Why not buy off eBay/Adafruit/SparkFun?

The “why” to this project is not justified anymore as you can buy those RGB LED strips pretty cheap in about every hobby electronic shops. But a couple years ago, I started playing with the “original” RGB strips, where all the LEDs would light up the same color, like those. You could not find individually addressable LED strips at a decent price (or even not at all!).

SMD RGB LEDs like the 5050 were common though. A small IC started to become popular too, the WS2801. The WS2801 is both the ancestor and the more complex version of the WS2811 that is on today’s RGB strips. It features three 8-bit PWM current sources (for Red, Green and Blue) per chip. The maximum intensity of each current source can be set by a resistor, then the duty cycle varies the average current between 0 and Imax. The WS2811 contains three 8-bit PWM fixed current sources (0 to 18.5mA), but has only 8 pin, compared to the 14 of its predecessor. Both of them are controlled via a serial interface that is cascaded to the next chip, but the WS2811 does not use a clock signal, requiring precise timing of the input signal.
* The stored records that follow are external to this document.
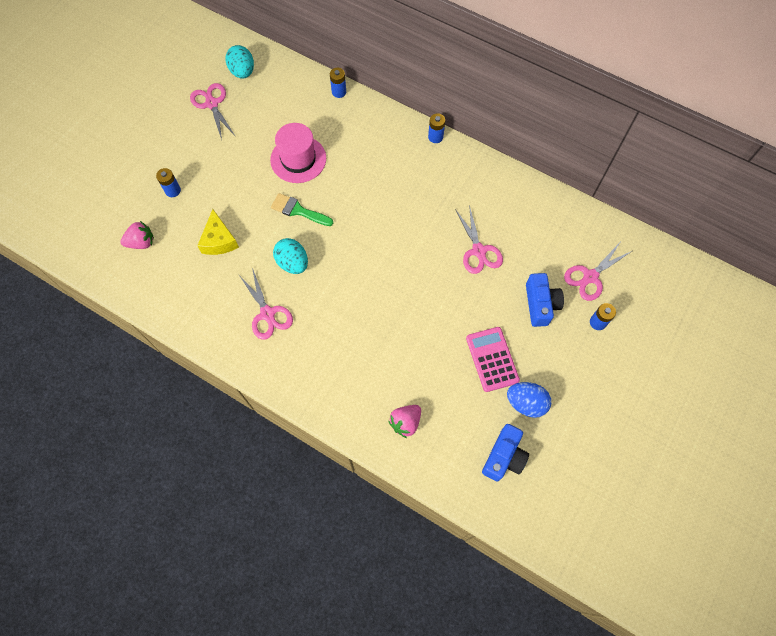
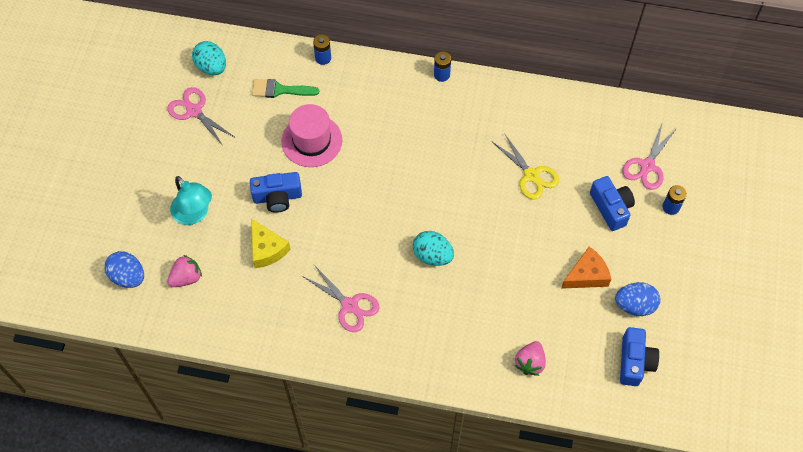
camera: 20 degrees left, 5 degrees down
blue battery [156,168,181,197] -> turquoise lamp [170,176,212,225]
green brush [271,193,333,226] -> green brush moved to [252,79,319,98]
turquoise egg [273,238,308,274] -> turquoise egg moved to [413,231,454,266]
pink scissors [455,205,503,274] -> yellow scissors [492,133,559,200]
pink calculator [466,327,520,392] -> orange cheese [561,247,611,289]
none -> blue egg [104,251,144,288]
none -> blue camera [250,172,302,213]

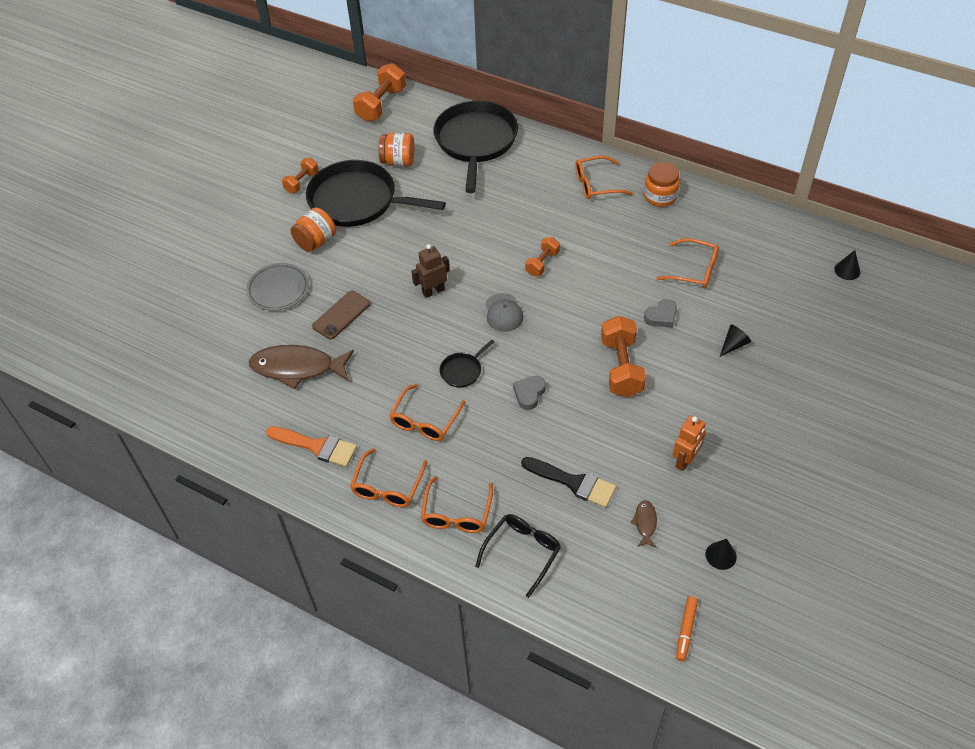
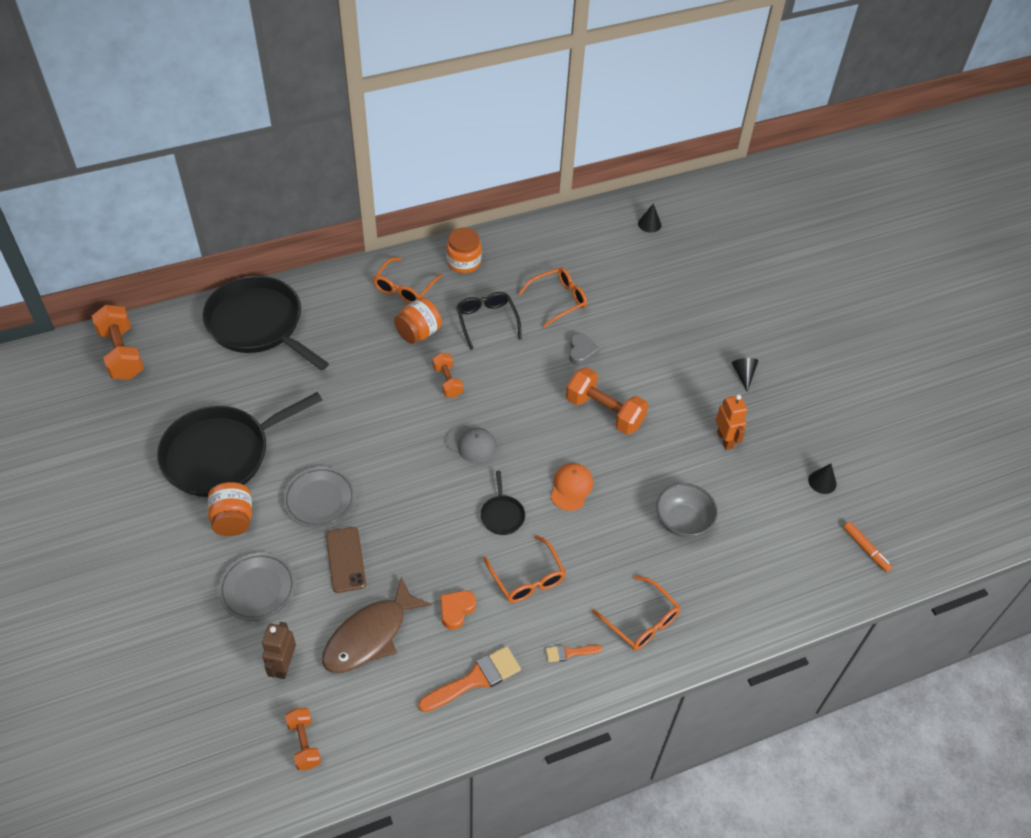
camera: 55 degrees left, 0 degrees up
orange dumbbell [282,158,319,193] -> orange dumbbell moved to [285,708,321,771]
orange glasses [350,448,427,507] -> orange brush [546,645,602,662]
orange jar [378,133,414,167] -> orange jar moved to [394,298,442,344]
brown robot [411,244,450,298] -> brown robot moved to [262,622,296,679]
black glasses [475,514,561,598] -> black glasses moved to [456,292,522,350]
grey heart [513,376,546,410] -> orange cap [550,463,593,511]
black brush [521,457,616,508] -> grey bowl [656,483,718,538]
brown fish [630,500,657,548] -> none
black cone [720,324,751,357] -> black cone moved to [732,358,758,392]
none -> grey plate [283,467,356,528]
none -> orange heart [440,591,476,630]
I wanted to be able to chain as many LEDs as possible, but still use Seeedstudio’s Fusion PCB service. I also wanted the strip to be thin enough to fit on most of my projects, that’s why I chose to have multiple 50x10mm-ish PCBs (10 for $10).

I managed to fit 4 LEDs and 4 WS2801’s on the backside together with decoupling capacitors and current setting resistors by using microscopic 0402-sized resistors. Those were the smallest components I ever hand soldered at this time, but I was confident.



As you can see, on one extremity of the board, you have +5V, GND and the clock and data input to the first IC and on the opposite side, the same supply rails and the cascaded output for the data and clock of the 4th chip, ready to be hooked up to the next board.

Note that the PCB traces for the power supply are pretty thin and I wouldn’t put more than 1A in them. At full brightness it corresponds to 16 LEDs or 4 boards before having to bring another wire from the power supply.

Ordering the components

The PCBs were ordered from Seeedstudio and received 3 weeks later (delivered in France). I was surprised to receive 21 boards, instead of the 10 ordered, and at this day I still don’t know why!

This meant more LEDs, so I happily bought 100 5050 RGB LEDs from Adafruit. 100 WS2801 were ordered on The passives (capacitors and resistors) were bought in bulk (100pcs each) on eBay.


Alright… At this point I think I was too excited about this project to notice that I was seriously underestimating the time and patience it would take to solder 80 LEDs, 80 SOIC14 chips, 80 capacitors and two hundred and forty (240) 0402, ridiculously small resistors on 20 different PCBs! Nonetheless, I started soldering and managed to finish about 10 of those in 8 hours, before developing an allergy to soldering irons.

A bit of Arduino coding, and this was the result:

It worked great! And I was happy, but I had 10 more boards left in a box, and they stayed there for a while.

The forgotten boards

After a while, I built a quadcopter from scratch with 4 friends for the equivalent to a senior design, but 2 years after high school and we absolutely wanted to pimp it and add LEDs under the arms. We used the SMD oven and solder paste dispensers from our university to complete the 10 left boards.

Pictures? Here you go:

From the top

From below


Nobody called the police about a UFO… Yet!